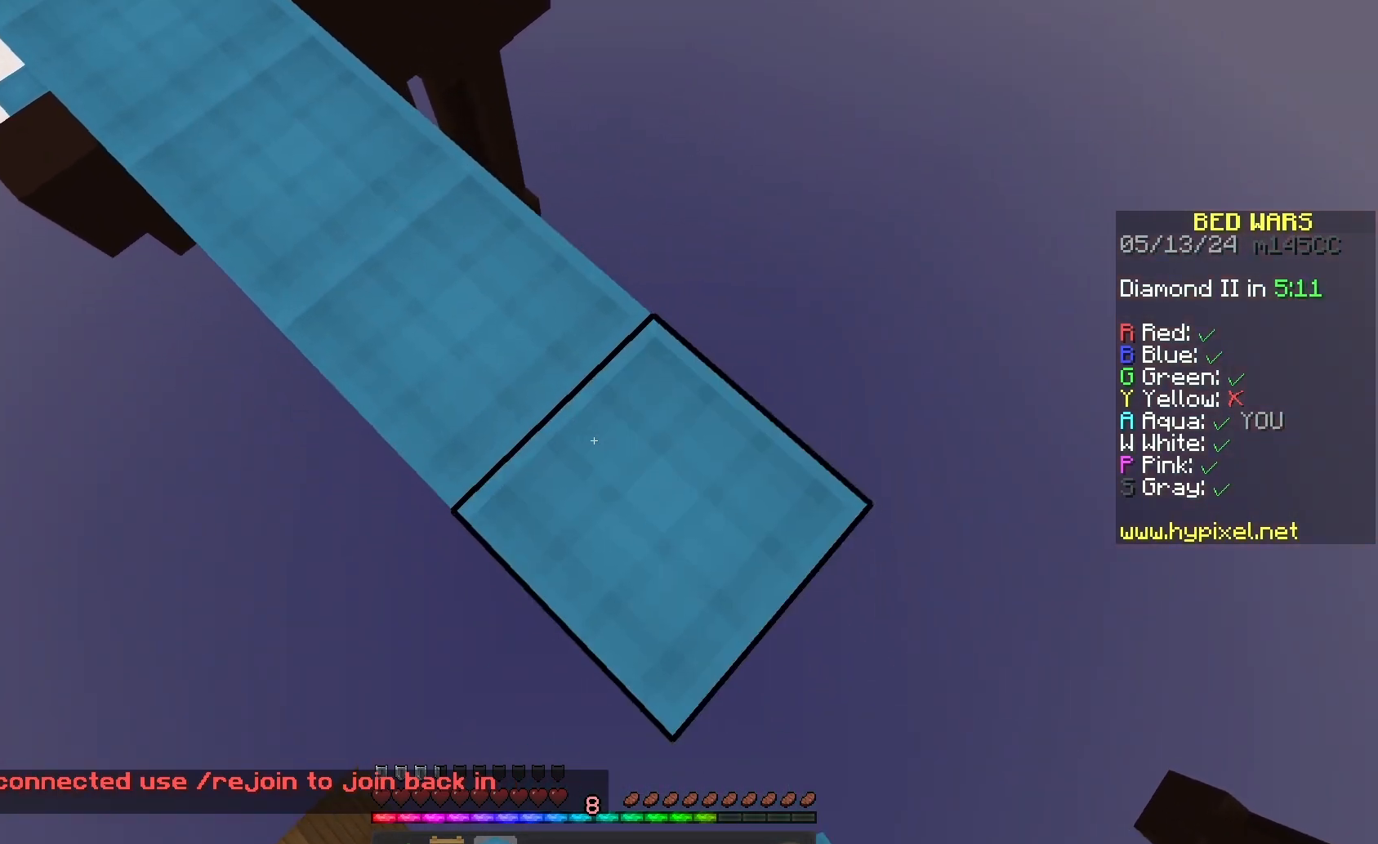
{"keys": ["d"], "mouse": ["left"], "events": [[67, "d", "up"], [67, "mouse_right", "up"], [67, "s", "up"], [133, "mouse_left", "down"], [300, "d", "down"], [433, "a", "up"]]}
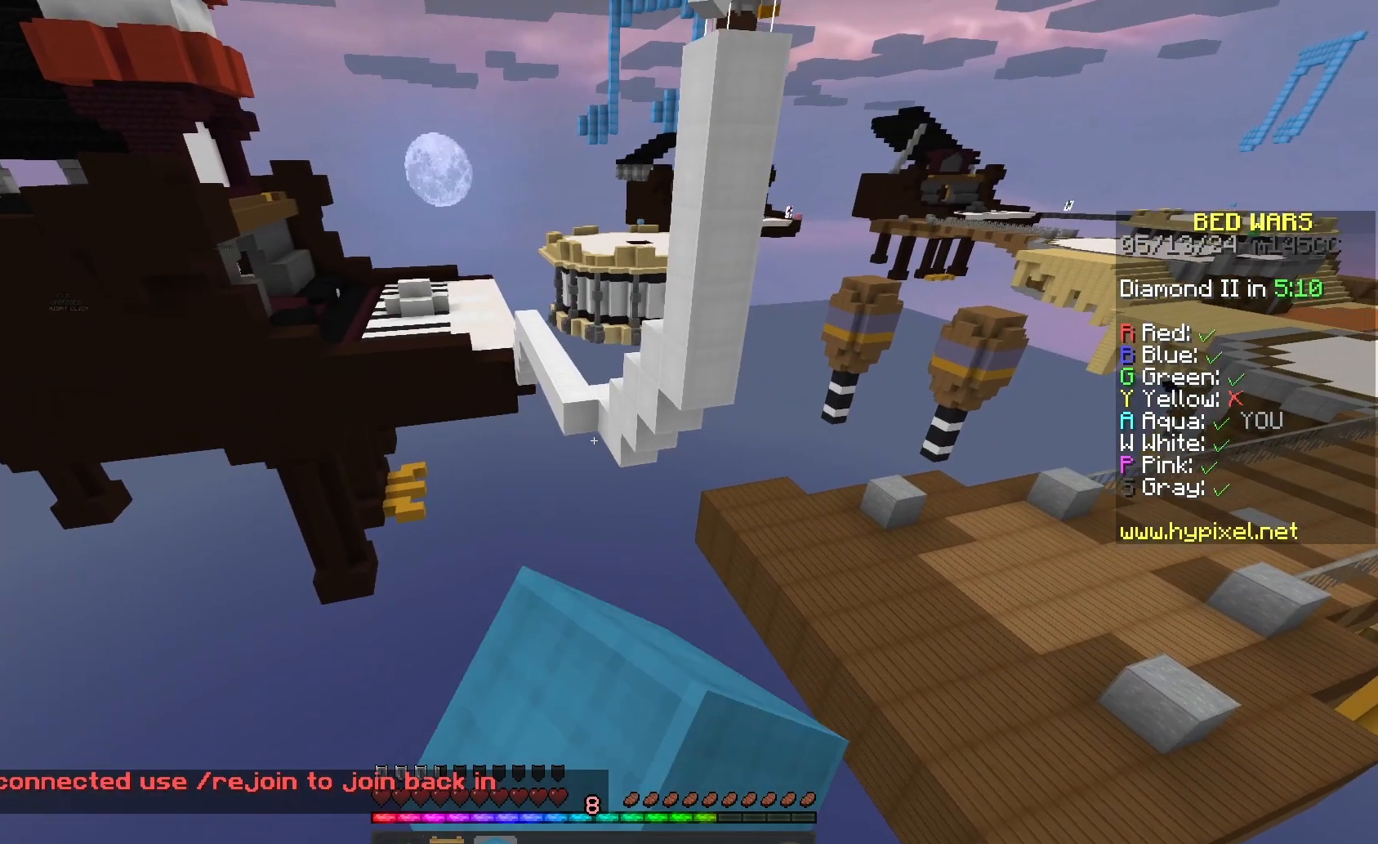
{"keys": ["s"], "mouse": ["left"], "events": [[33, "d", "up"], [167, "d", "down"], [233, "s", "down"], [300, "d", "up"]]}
==
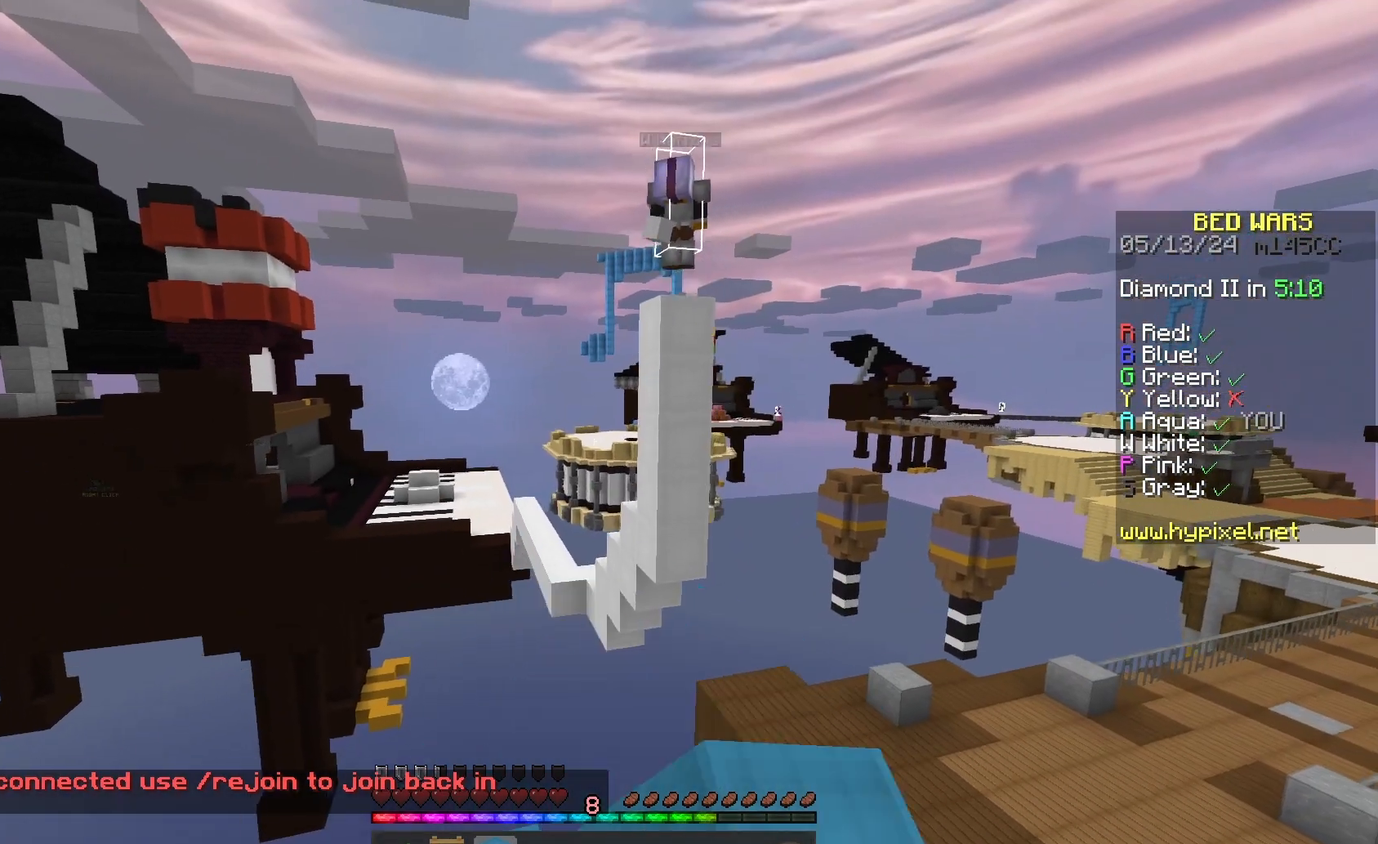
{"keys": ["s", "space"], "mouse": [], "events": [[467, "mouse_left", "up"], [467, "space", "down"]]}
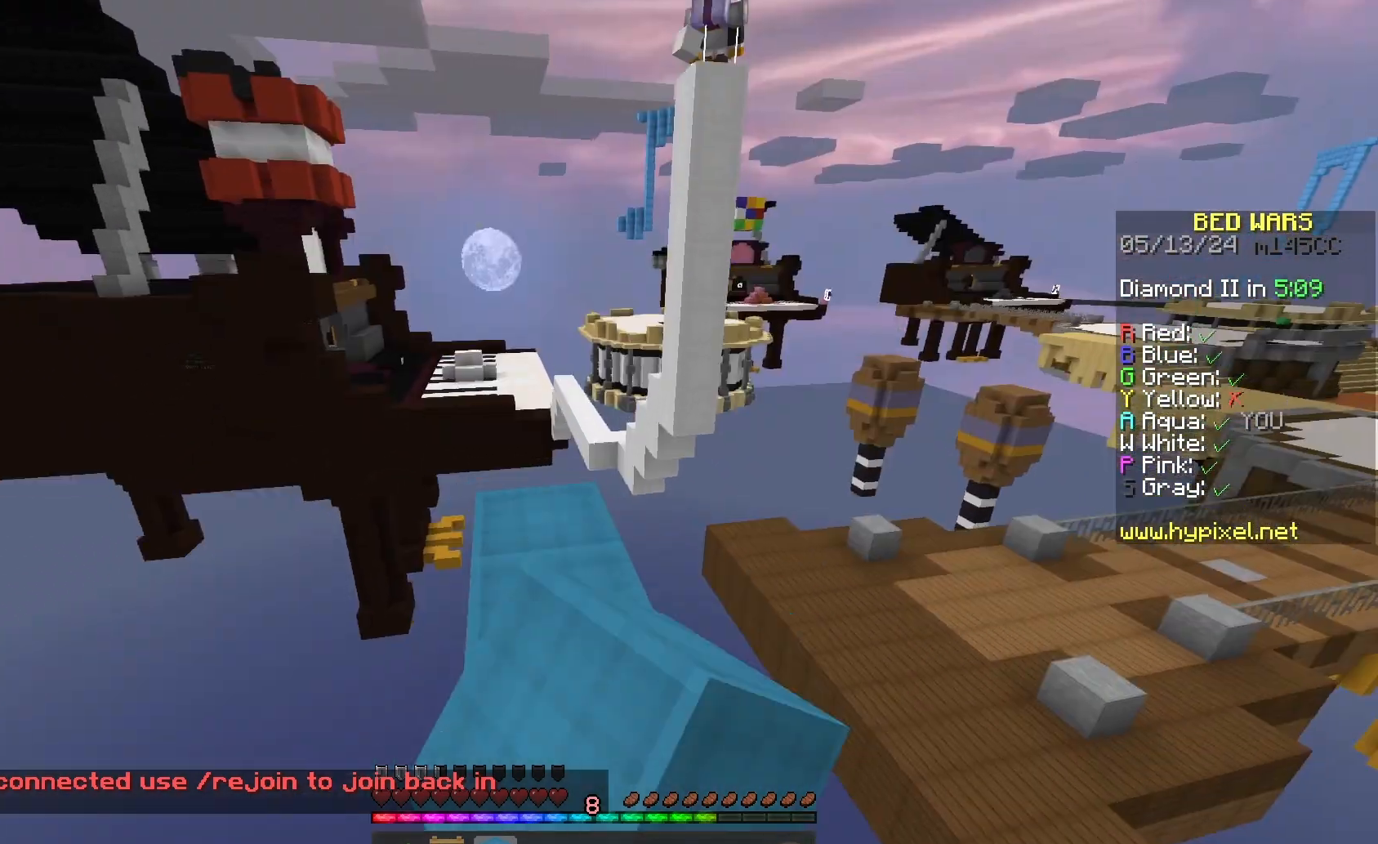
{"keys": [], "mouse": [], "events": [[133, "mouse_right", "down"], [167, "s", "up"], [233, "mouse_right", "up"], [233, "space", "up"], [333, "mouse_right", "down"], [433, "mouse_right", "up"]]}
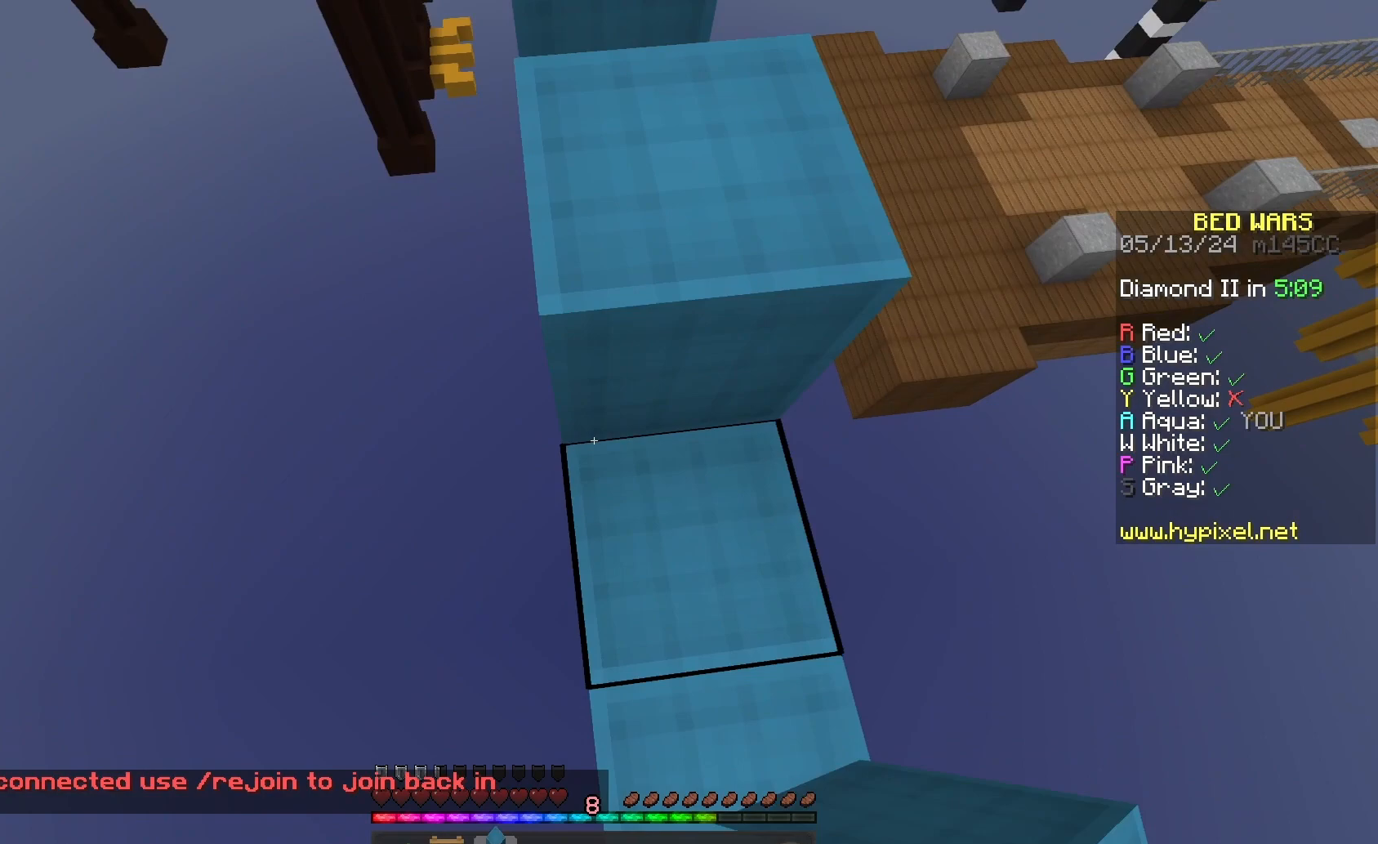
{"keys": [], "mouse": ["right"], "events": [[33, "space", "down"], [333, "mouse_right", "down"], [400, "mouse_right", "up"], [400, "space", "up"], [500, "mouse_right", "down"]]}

:: Work to complete ::
Whenever a line of the material above contains the string "space", copy that line out.

:: Written solution ::
{"keys": ["s", "space"], "mouse": [], "events": [[467, "mouse_left", "up"], [467, "space", "down"]]}
{"keys": [], "mouse": [], "events": [[133, "mouse_right", "down"], [167, "s", "up"], [233, "mouse_right", "up"], [233, "space", "up"], [333, "mouse_right", "down"], [433, "mouse_right", "up"]]}
{"keys": [], "mouse": ["right"], "events": [[33, "space", "down"], [333, "mouse_right", "down"], [400, "mouse_right", "up"], [400, "space", "up"], [500, "mouse_right", "down"]]}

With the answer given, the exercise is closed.